Collected data
-- -- --

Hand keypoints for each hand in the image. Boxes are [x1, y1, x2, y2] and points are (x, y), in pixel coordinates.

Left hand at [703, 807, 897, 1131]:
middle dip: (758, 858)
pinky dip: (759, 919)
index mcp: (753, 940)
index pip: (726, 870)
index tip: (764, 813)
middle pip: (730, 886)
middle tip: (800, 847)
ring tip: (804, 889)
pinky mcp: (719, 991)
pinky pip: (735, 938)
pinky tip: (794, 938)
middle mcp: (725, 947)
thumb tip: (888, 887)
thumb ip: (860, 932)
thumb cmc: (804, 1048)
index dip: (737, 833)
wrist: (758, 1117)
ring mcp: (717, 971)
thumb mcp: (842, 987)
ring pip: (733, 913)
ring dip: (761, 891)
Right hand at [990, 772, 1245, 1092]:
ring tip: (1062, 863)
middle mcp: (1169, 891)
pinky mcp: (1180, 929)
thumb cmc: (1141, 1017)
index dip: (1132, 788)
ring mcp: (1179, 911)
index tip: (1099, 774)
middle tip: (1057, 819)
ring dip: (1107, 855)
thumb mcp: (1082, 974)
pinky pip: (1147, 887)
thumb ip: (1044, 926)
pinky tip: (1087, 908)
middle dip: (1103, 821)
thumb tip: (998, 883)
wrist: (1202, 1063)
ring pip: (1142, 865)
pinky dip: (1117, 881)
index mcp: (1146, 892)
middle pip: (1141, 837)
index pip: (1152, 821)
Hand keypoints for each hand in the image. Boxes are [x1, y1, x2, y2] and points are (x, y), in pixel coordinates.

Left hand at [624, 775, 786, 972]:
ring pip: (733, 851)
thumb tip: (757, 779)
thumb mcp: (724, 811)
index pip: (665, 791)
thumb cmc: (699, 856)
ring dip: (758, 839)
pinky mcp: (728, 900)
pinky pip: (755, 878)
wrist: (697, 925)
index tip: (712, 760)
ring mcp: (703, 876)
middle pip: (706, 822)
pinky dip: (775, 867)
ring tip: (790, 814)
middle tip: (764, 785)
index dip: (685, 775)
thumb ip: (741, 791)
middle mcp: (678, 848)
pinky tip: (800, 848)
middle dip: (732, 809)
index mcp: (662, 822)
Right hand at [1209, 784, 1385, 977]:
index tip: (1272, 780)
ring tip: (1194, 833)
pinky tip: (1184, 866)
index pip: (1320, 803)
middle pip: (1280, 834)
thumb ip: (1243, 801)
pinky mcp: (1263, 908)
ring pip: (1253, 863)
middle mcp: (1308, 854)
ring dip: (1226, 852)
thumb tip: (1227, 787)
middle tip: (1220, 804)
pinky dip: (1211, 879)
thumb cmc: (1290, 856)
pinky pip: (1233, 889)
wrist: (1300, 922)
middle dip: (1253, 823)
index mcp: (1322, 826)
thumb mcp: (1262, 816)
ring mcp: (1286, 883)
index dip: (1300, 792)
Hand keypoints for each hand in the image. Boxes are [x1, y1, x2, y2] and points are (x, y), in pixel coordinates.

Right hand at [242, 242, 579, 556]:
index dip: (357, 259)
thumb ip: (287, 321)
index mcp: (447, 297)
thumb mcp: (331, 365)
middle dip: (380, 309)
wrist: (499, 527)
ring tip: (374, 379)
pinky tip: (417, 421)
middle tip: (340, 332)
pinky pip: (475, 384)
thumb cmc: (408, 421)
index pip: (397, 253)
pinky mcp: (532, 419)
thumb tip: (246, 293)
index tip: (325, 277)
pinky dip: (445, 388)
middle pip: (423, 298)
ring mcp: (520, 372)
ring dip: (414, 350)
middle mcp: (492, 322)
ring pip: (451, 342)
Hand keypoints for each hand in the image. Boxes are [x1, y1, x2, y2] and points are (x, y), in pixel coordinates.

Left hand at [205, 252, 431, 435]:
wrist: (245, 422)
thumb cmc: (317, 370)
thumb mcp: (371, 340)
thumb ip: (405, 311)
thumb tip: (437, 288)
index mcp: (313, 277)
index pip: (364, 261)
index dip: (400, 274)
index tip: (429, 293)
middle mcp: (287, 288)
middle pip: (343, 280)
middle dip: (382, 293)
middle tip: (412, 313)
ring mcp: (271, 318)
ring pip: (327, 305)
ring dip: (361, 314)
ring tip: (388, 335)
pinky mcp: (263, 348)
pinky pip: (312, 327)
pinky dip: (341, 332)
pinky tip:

-- -- --

__What is required__:
Transcribe verbatim. Cover the lines from the first line of the entries above to the line containing "middle tip: (1057, 819)", inclusive.

__Exercise solution__:
Hand keypoints for each hand in the image. Boxes are [x1, y1, x2, y2] and points are (x, y), in pixel coordinates.

Left hand at [703, 807, 897, 1131]:
middle dip: (758, 858)
pinky dip: (759, 919)
index mcp: (753, 940)
index pip: (726, 870)
index tip: (764, 813)
middle pip: (730, 886)
middle tip: (800, 847)
ring tip: (804, 889)
pinky mcp: (719, 991)
pinky pip: (735, 938)
pinky tip: (794, 938)
middle mcp: (725, 947)
thumb tip: (888, 887)
thumb ip: (860, 932)
thumb cmc: (804, 1048)
index dip: (737, 833)
wrist: (758, 1117)
ring mcp: (717, 971)
thumb mcp: (842, 987)
ring pip: (733, 913)
ring dip: (761, 891)
Right hand at [990, 772, 1245, 1092]:
ring tip: (1062, 863)
middle mcp: (1169, 891)
pinky mcp: (1180, 929)
thumb cmc: (1141, 1017)
index dip: (1132, 788)
ring mcp: (1179, 911)
index tip: (1099, 774)
middle tip: (1057, 819)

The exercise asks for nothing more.